The risk of resistance emergence is likely to be unacceptably high if delamanid is not always coadministered with at least 1 active potent bactericidal drug or multiple other weakly bactericidal or bacteriostatic agents [4]. It was advised that delamanid should not be introduced into a regimen containing ineffective drugs and should not be added as a single drug to a failing regimen [2, 29, 37–39]. Although even prior to this recommendation the concurrent use of both bedaquiline and delamanid in XDR-TB patients was increasingly described; in a minority of cases, this combination was even exclusively prescribed by local clinicians [36]. The effective combination of bedaquiline and delamanid with good tolerance as part of MDR-/XDR-TB, rather than sequentially with washout to prevent drug resistance selection, was reported in the case of limited clinical options [3, 40, 41]. However, results should be evaluated cautiously and ideally confirmed in well-designed experimental studies.

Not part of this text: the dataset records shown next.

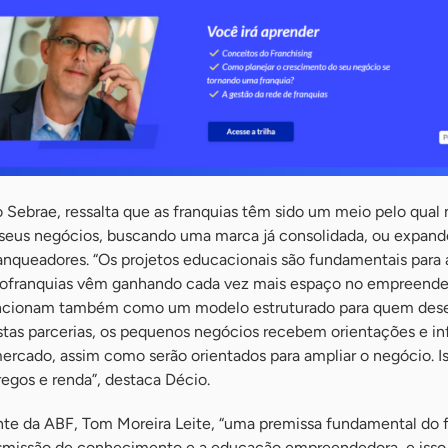
 Sebrae, ressalta que as franquias têm sido um meio pelo qual
seus negócios, buscando uma marca já consolidada, ou expan
anqueadores. “Os projetos educacionais são fundamentais para 
ofranquias vêm ganhando cada vez mais espaço no empreende
funcionam também como um modelo estruturado para quem des
tas parcerias, os pequenos negócios recebem orientações e i
rcado, assim como serão orientados para ampliar o negócio. Is
egos e renda”, destaca Décio.
te da ABF, Tom Moreira Leite, “uma premissa fundamental do f
ansmissão de conhecimento e a educação empreendedora, e isso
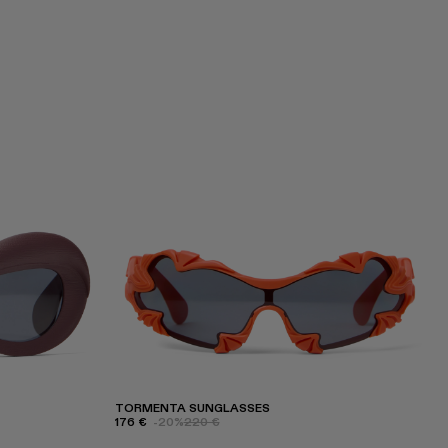
TORMENTA SUNGLASSES
176 €
-20%
220 €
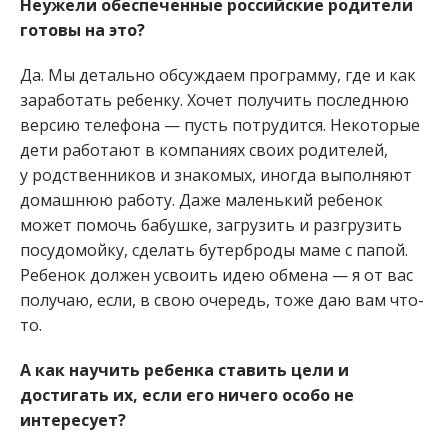
Неужели обеспеченные российские родители
готовы на это?
Да. Мы детально обсуждаем программу, где и как
заработать ребенку. Хочет получить последнюю
версию телефона — пусть потрудится. Некоторые
дети работают в компаниях своих родителей,
у родственников и знакомых, иногда выполняют
домашнюю работу. Даже маленький ребенок
может помочь бабушке, загрузить и разгрузить
посудомойку, сделать бутерброды маме с папой.
Ребенок должен усвоить идею обмена — я от вас
получаю, если, в свою очередь, тоже даю вам что-
то.
А как научить ребенка ставить цели и
достигать их, если его ничего особо не
интересует?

The limited evidence of delamanid efficacy and the reported resistance emergence may raise doubts regarding the proposed posology of 100 mg twice daily as the optimal schedule [4]. Doses of new drugs used for regulatory approval should not necessarily be assumed to be optimal [42]. In case of delamanid, there is a paucity of literature on PK/PD, including real-life data that can be used to guide dose selection. It could be recommended to study PK/PD more extensively in the hollow fiber infection model and in operational research [43–45]. Such modeling would allow assessment of the effect of drug concentration on acquired resistance. Integrating human variability in PK, MIC distribution, kill kinetics from the hollow fiber model, and the use of Monte Carlo simulation could support dose optimization [46].

CONCLUSION

Mutations in fbiA, fbiB, fbiC, ddn, and fgd1 can result in delamanid resistance. The clinical introduction of delamanid should be accompanied by simultaneous establishment of a standardized and reproducible DST to avoid early development of drug resistance and transmission of resistant strains. Systematic resistance surveillance and aDSM support clinical management and the optimal use of delamanid in the context of patient centered care, which will help prevent resistance acquisition during treatment.

Note

Potential conflicts of interest. The authors: No reported conflicts of interest. All authors have submitted the ICMJE Form for Disclosure of Potential Conflicts of Interest.